Greater Manchester Police (GMP) was not aware “at an organisational level” of the Ariana Grande concert where a suicide bomb was detonated.
Twenty-two people were killed and hundreds injured when Salman Abedi set off a bomb as 14,000 fans left the Manchester Arena in 2017.
An inquiry was told British Transport Police (BTP) had primary responsibility for policing in the arena foyer.
Counsel to the inquiry Paul Greaney QC said that may seem “surprising”.
He said BTP had “primacy” in this area due to the proximity of Victoria Station and the inquiry must consider whether that affected preparedness for any terror attack.
“There is a legitimate question about whether it was appropriate that BTP, who specialise in the railways, should take the lead,” he added.
GMP had not made plans or provision for the event, the inquiry was also told.
The second day of the hearing was told there had been multi-agency exercises rehearsing for a terror attack, including one in 2016 for an incident at the Trafford Centre.
Mr Greaney said “experts have expressed serious concerns about whether the necessary lessons were learned from it”.
Another exercise, held in July 2016, rehearsed for an attack in the City Room at the arena – the exact scene of the attack in May 2017.
The inquiry is seeking to establish whether BTP took part in that exercise.
Within 10 minutes of the bomb exploding at 22:31 BST, 12 BTP officers had run into the arena foyer carrying first aid.
“It goes without saying that all of those who responded within minutes and entered the City Room behaved with bravery,” Mr Greaney said.
There was only one paramedic in the City Room for the 40 minutes following the explosion, entering 18 minutes after the blast, the inquiry heard.
Causalities were taken out of the arena foyer on makeshift stretchers and only one actual stretcher was used on the night of the attack.
The final person was evacuated from the City Room at 23:40 on a stretcher “made of cardboard and a crowd control barrier”.
The inquiry heard how the first fire engine arrived at Manchester Arena two hours and six minutes after the explosion.
“An important issue for the inquiry to investigate will be how that came to pass and whether it made any difference,” Mr Greaney added.
He told the inquiry it was “important we acknowledge the pressure that those who responded were under”.
“The inquiry process must not be used to vilify those who did their best on the night but made mistakes and could have done better,” he added.
“We must probe deeply but fairly into the emergency response that night.”
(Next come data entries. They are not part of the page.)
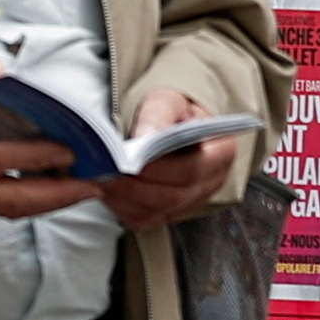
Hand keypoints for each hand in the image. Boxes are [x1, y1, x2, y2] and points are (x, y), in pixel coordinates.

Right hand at [0, 55, 106, 217]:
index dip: (30, 156)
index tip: (66, 148)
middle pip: (10, 201)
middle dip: (55, 195)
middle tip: (91, 183)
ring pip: (9, 210)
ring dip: (49, 203)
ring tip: (83, 189)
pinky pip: (1, 207)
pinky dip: (32, 200)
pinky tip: (54, 189)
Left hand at [96, 83, 233, 231]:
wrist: (167, 122)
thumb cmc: (170, 110)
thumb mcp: (167, 100)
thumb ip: (158, 114)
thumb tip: (144, 138)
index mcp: (221, 151)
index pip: (193, 168)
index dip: (160, 169)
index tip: (128, 160)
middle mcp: (211, 182)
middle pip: (173, 195)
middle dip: (135, 185)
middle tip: (104, 172)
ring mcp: (191, 202)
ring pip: (157, 210)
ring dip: (124, 198)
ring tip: (98, 178)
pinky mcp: (168, 213)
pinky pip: (144, 218)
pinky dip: (120, 206)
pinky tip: (103, 189)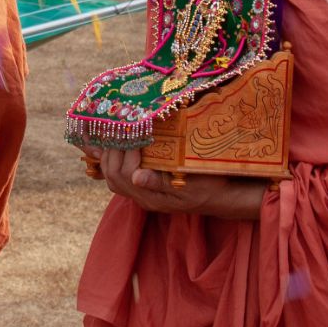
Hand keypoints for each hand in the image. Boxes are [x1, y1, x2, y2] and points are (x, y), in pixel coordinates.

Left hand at [96, 146, 265, 217]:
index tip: (135, 132)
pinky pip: (118, 177)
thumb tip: (136, 177)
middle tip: (121, 128)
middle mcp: (143, 198)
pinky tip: (108, 146)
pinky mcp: (144, 188)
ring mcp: (142, 194)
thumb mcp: (190, 183)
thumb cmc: (209, 186)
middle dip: (113, 151)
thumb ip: (162, 181)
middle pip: (114, 176)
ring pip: (112, 178)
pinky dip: (110, 161)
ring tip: (115, 134)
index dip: (126, 152)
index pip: (126, 175)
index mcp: (152, 197)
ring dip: (108, 155)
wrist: (219, 197)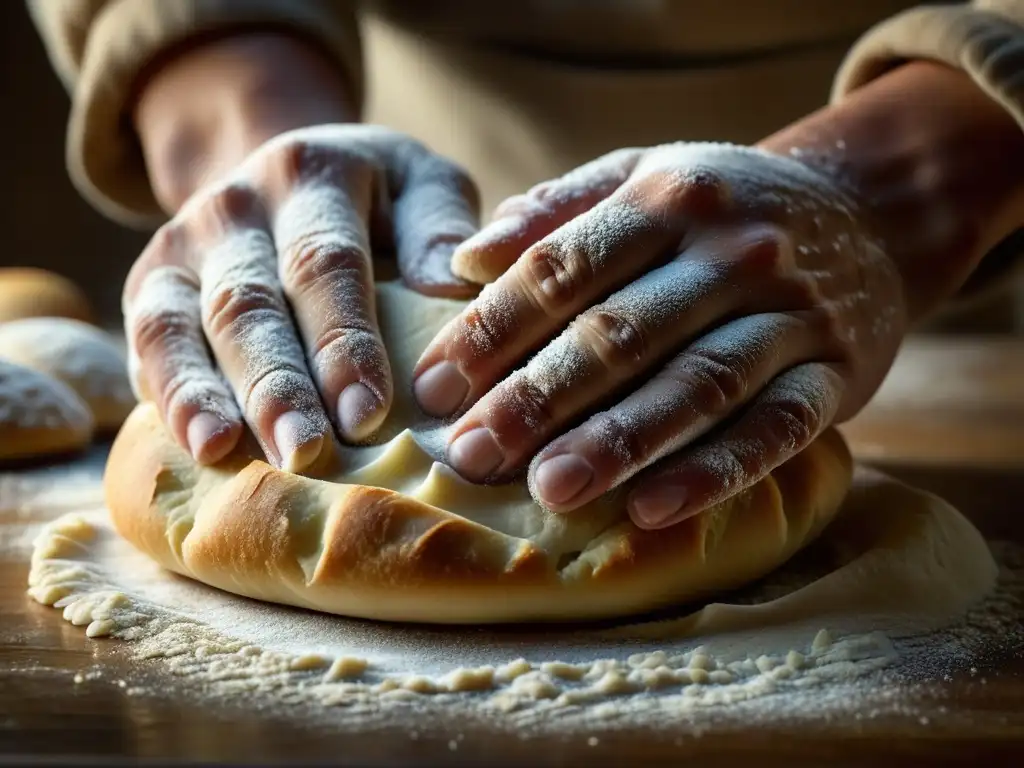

PC Jessica Bullough, who was first to enter the foyer, described the scene of the attack as like a “war zone”.
Two minutes after the explosion, PC Bullough radioed through, saying “it’s definitely a bomb – people are injured – at least 20 casualties”.
She then “made the first of a number of requests for ambulances”.
The inquiry was told that 24 minutes later another officer radioed to control, saying “you’re going to hate me – where’s our ambulances please?”.
Control replied, saying “we don’t know. We’re calling them again”.
The public inquiry follows a trial in which a jury found Hashem Abedi guilty of helping his older sibling to plan the atrocity.
The chairman of the inquiry Sir John Saunders will make a report and recommendations once all the evidence has been heard, which is expected to take up to six months.